Abstract

Background: Intestinal flora is associated with Graves’ disease (GD). This study explored the association of serum 25(OH)D with the diversity of the intestinal flora and serum IL-17 in GD patients. Methods: Patients newly diagnosed with GD at 2 centers between 2018 and 2021 were consecutively included. According to their 25(OH)D levels, they were divided into the deficiency group, the insufficiency group, and the sufficiency group.
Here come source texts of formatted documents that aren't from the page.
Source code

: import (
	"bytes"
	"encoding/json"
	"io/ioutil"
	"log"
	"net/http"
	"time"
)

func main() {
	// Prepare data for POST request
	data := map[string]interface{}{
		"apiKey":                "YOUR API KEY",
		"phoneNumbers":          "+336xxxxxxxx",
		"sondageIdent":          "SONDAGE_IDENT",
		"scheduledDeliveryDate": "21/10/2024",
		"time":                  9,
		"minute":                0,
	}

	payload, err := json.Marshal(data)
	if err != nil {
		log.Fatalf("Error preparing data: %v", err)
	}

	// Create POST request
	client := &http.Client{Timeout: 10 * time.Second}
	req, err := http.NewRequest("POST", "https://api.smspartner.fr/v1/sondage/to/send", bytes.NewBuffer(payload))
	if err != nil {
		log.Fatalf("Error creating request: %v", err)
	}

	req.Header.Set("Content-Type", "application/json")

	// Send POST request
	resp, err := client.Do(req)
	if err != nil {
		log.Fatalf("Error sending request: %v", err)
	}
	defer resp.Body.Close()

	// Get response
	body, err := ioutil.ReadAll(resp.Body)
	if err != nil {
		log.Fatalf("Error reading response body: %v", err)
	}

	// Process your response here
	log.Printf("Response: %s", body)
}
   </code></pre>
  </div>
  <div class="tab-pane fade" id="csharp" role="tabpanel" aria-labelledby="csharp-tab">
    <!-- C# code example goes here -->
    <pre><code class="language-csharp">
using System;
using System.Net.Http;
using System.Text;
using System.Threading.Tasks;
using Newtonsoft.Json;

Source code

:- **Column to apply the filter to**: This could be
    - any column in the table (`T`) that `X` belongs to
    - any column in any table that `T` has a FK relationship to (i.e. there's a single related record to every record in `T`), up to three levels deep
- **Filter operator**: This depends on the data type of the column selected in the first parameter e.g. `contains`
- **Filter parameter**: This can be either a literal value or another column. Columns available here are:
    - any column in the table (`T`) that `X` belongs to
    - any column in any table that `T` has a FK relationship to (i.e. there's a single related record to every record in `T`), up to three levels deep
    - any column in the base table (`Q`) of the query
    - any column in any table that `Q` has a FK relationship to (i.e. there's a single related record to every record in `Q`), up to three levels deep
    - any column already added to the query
Some patients with vitamin D deficiency or insufficiency were randomly selected and were matched with healthy volunteers (normal control [NC]) in terms of sex, age, and case number. The diversity and differential species of the intestinal flora and serum IL-17 levels were compared. Results: Serum 25(OH)D negatively correlated with serum IL-17, the platelet/lymphocyte ratio, and TSH receptor antibody. The diversity of the intestinal flora decreased in the GD group, with noticeable differences in the composition of the intestinal flora when compared with the NC group. At the phylum level, the GD group exhibited a significantly lower abundance of Firmicutes but a higher abundance of Actinobacteria. At the genus level, the GD group exhibited higher relative abundances of Bifidobacterium, Collinsella, and Pediococcus but lower abundances of Roseburia and Dialister. Conclusions: The changes in the vitamin D level and the composition of the intestinal flora may partially contribute to the development of GD.